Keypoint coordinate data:
⟨

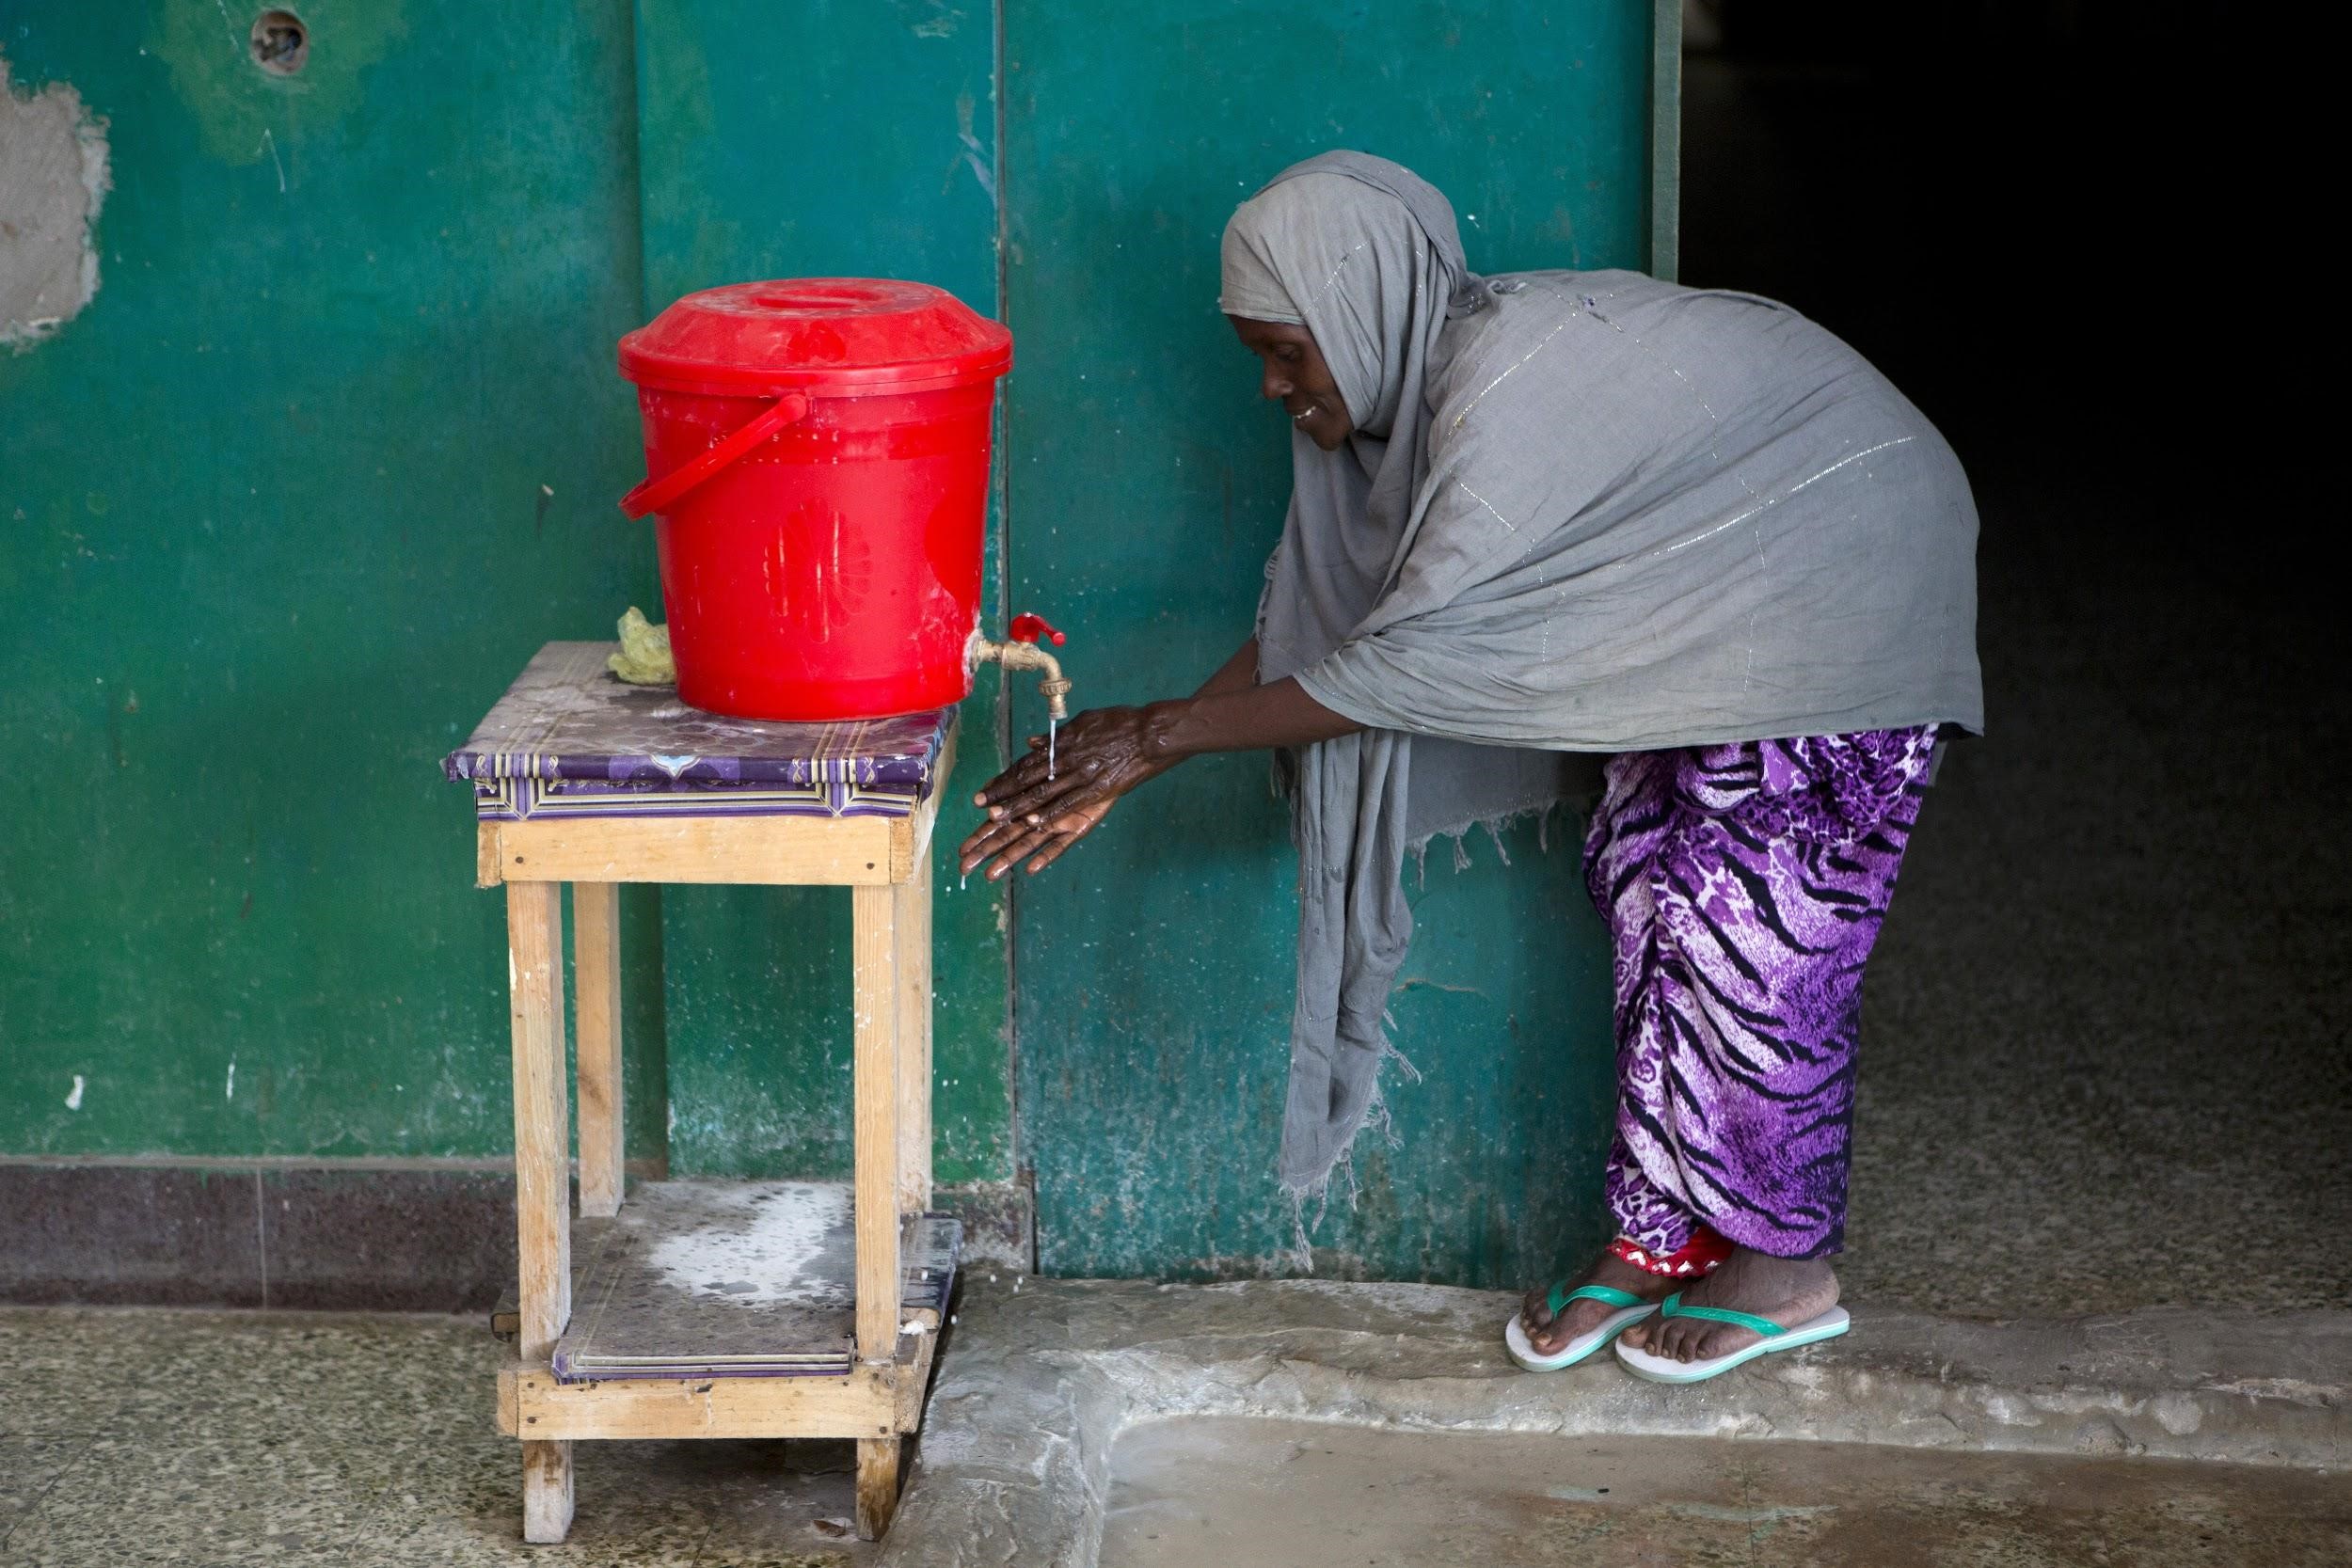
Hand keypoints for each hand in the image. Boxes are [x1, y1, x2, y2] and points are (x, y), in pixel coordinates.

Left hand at [957, 704, 1176, 880]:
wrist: (1150, 733)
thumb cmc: (1120, 723)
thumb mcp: (1084, 721)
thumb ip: (1057, 736)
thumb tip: (1033, 742)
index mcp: (1060, 745)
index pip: (1024, 765)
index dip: (1002, 781)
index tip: (982, 795)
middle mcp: (1065, 761)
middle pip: (1025, 782)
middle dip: (1001, 798)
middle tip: (978, 810)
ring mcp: (1080, 776)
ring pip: (1042, 796)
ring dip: (1017, 810)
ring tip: (995, 823)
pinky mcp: (1097, 790)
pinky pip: (1069, 805)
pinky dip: (1050, 815)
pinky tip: (1033, 825)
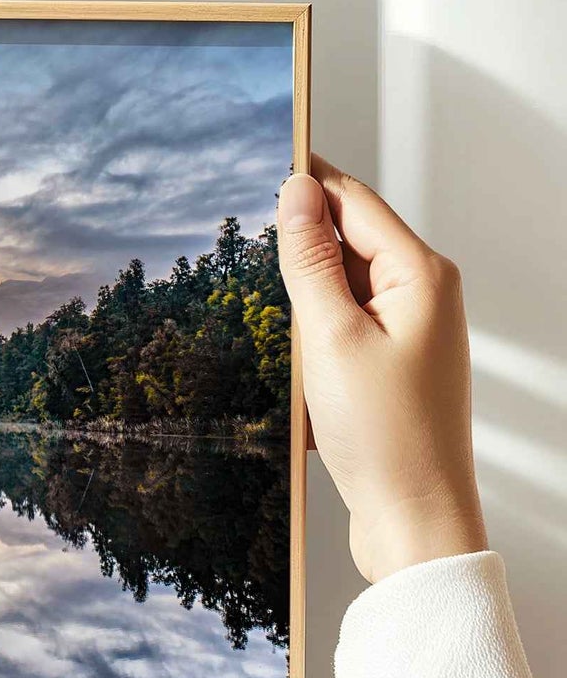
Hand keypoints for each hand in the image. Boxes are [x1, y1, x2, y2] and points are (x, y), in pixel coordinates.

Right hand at [277, 156, 486, 583]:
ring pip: (341, 286)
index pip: (354, 201)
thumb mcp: (331, 337)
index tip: (263, 158)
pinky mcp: (393, 365)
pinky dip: (314, 335)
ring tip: (284, 337)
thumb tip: (296, 193)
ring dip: (304, 300)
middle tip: (253, 257)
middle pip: (348, 240)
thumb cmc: (385, 437)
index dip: (306, 180)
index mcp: (422, 276)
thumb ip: (310, 259)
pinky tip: (298, 368)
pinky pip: (344, 325)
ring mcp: (411, 332)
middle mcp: (425, 296)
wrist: (414, 520)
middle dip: (299, 246)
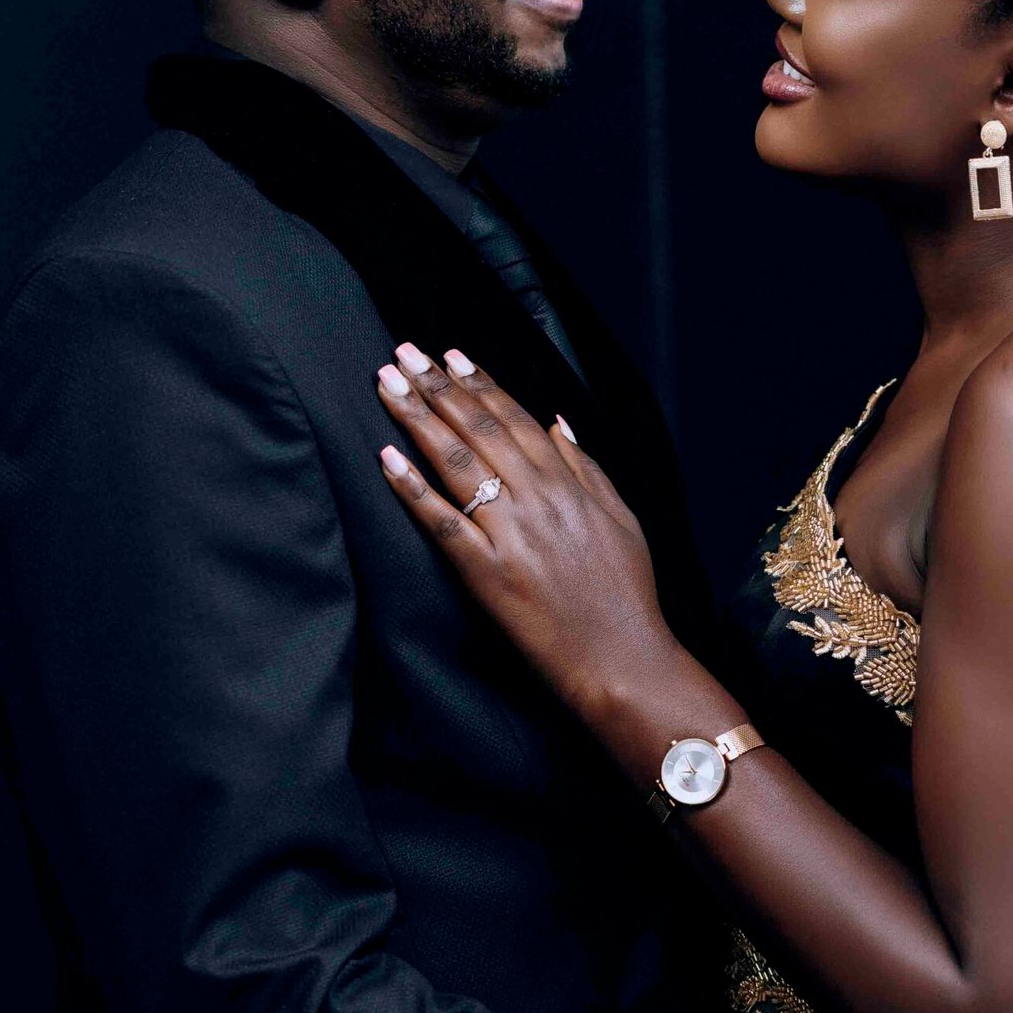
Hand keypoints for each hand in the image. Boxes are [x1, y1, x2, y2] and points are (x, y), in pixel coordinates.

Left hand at [375, 344, 674, 710]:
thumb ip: (586, 468)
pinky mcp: (485, 572)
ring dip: (417, 418)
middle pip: (478, 429)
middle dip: (437, 386)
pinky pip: (441, 522)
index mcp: (568, 483)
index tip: (450, 355)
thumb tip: (558, 423)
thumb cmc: (625, 594)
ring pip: (455, 463)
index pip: (515, 419)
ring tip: (388, 384)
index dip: (479, 384)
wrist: (623, 660)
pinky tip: (386, 459)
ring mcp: (509, 533)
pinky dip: (412, 487)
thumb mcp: (621, 517)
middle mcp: (537, 499)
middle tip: (403, 352)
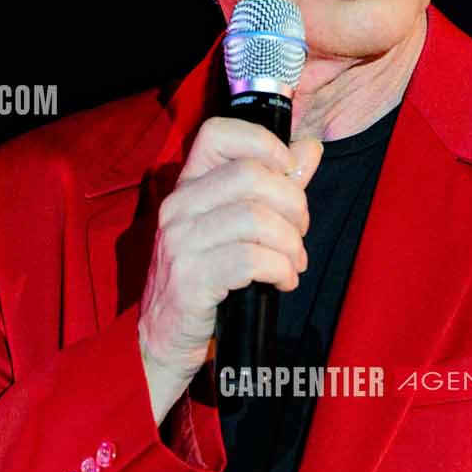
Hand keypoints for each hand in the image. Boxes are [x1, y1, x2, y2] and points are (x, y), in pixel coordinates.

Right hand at [138, 116, 323, 423]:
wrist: (162, 339)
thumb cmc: (204, 278)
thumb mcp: (235, 226)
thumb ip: (273, 186)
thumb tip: (310, 149)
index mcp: (187, 185)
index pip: (218, 132)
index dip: (264, 143)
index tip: (289, 172)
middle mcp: (178, 207)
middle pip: (251, 176)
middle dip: (293, 205)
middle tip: (298, 234)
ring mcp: (180, 243)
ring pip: (256, 219)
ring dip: (290, 244)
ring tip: (293, 263)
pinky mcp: (190, 280)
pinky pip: (250, 261)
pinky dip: (280, 270)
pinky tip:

⟩

** Exercise **
Transcribe the records above exactly and drop every picture.

** Output of the exercise **
Hand keypoints for each hand in the image. Boxes are [x1, y1, x2, y2] and points are (x, y), in pixel coordinates.

Left hand at [957, 704, 1176, 880]:
wrist: (1150, 733)
thumb cmc: (1120, 723)
thumb mcp: (1084, 721)
thumb ip: (1057, 736)
thumb tip: (1033, 742)
index mcp: (1060, 745)
index pip: (1024, 765)
index dip: (1002, 781)
index tip: (982, 795)
middle mcp: (1065, 761)
middle pip: (1025, 782)
middle dip: (1001, 798)
middle tip: (978, 810)
ring mcp: (1080, 776)
ring pip: (1042, 796)
ring dip: (1017, 810)
ring tip: (995, 823)
pinky mcp: (1097, 790)
pinky pip: (1069, 805)
pinky dip: (1050, 815)
pinky tip: (1033, 825)
Hand keypoints for each hand in the image. Boxes are [x1, y1, x2, y2] and points are (x, y), in pixel coordinates.

Right hand at [277, 156, 486, 583]:
ring pip: (341, 286)
index pip: (354, 201)
thumb mcp: (331, 337)
index tip: (263, 158)
pinky mcp: (393, 365)
pinky dip: (314, 335)
ring tip: (284, 337)
thumb tip: (296, 193)
ring dip: (304, 300)
middle tip: (253, 257)
middle pip: (348, 240)
thumb cmc: (385, 437)
index dip: (306, 180)
index mcp: (422, 276)
thumb ip: (310, 259)
pinky tip: (298, 368)
pinky pip: (344, 325)
ring mcp: (411, 332)
middle mcp: (425, 296)
wrist: (414, 520)
middle dip: (299, 246)
Hand keypoints for each hand in the image. Boxes are [x1, y1, x2, y2] and points are (x, y), in pixel coordinates.

Left hand at [375, 344, 674, 710]:
thumb ip: (586, 468)
pinky mcp: (485, 572)
ring dip: (417, 418)
middle pip: (478, 429)
middle dip: (437, 386)
pinky pip: (441, 522)
index mcp: (568, 483)
index tip: (450, 355)
thumb tip: (558, 423)
thumb cmc: (625, 594)
ring pip: (455, 463)
index pip: (515, 419)
ring tip: (388, 384)
index dip: (479, 384)
wrist: (623, 660)
pinky tip: (386, 459)
ring mcp: (509, 533)
pinky dip: (412, 487)
thumb mcp: (621, 517)
middle mcp: (537, 499)
middle tip: (403, 352)
Hand keypoints for each hand in the image. Boxes are [x1, y1, x2, y2] and points are (x, y), in pixel coordinates.

Right hand at [138, 116, 323, 423]:
wrist: (162, 339)
thumb cmc: (204, 278)
thumb mcp: (235, 226)
thumb ip: (273, 186)
thumb tip: (310, 149)
index mcp: (187, 185)
index pip: (218, 132)
index dip: (264, 143)
index tip: (289, 172)
middle mcp: (178, 207)
middle pip: (251, 176)
middle dip: (293, 205)
middle tip: (298, 234)
ring mcp: (180, 243)
ring pip: (256, 219)
ring dip: (290, 244)
ring tip: (293, 263)
pinky mcp: (190, 280)
pinky pip: (250, 261)
pinky dip: (280, 270)
pinky tip:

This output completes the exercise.